### Data for processing
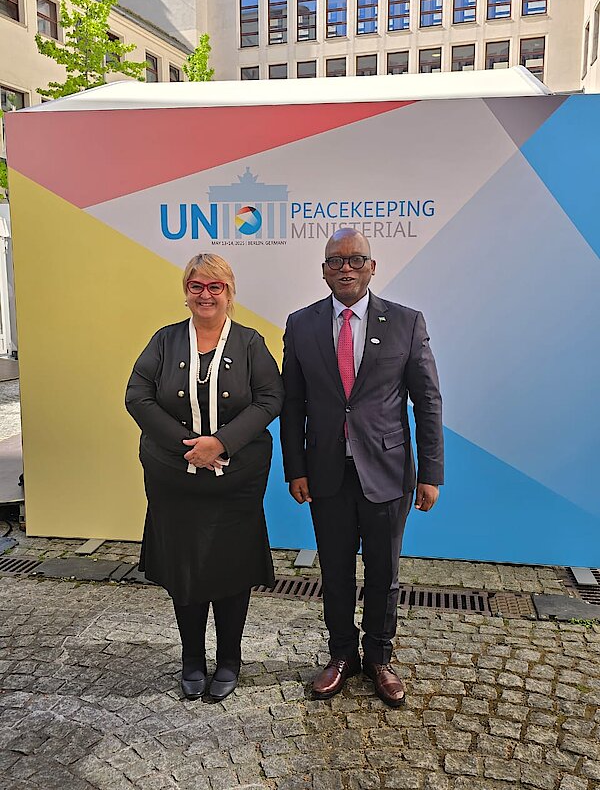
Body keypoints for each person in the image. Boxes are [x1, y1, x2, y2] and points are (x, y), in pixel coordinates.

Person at [280, 228, 444, 708]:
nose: (345, 268)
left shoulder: (406, 322)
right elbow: (292, 405)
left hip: (389, 472)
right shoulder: (301, 324)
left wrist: (430, 473)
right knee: (334, 571)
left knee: (383, 573)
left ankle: (379, 658)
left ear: (372, 267)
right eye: (335, 260)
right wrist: (295, 468)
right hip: (326, 472)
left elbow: (427, 401)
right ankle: (341, 656)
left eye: (355, 259)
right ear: (324, 270)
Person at [126, 253, 283, 702]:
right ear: (186, 292)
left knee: (232, 569)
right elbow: (137, 396)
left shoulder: (250, 343)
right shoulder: (165, 340)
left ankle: (229, 660)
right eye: (197, 286)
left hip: (236, 482)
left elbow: (271, 398)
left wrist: (221, 443)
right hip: (175, 480)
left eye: (216, 286)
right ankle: (192, 659)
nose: (206, 294)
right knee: (185, 569)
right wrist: (189, 447)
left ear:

### What the task asks
Tell how many lines of the records above hold "shoulder", giving the number and nothing else.

### Solution for this problem
4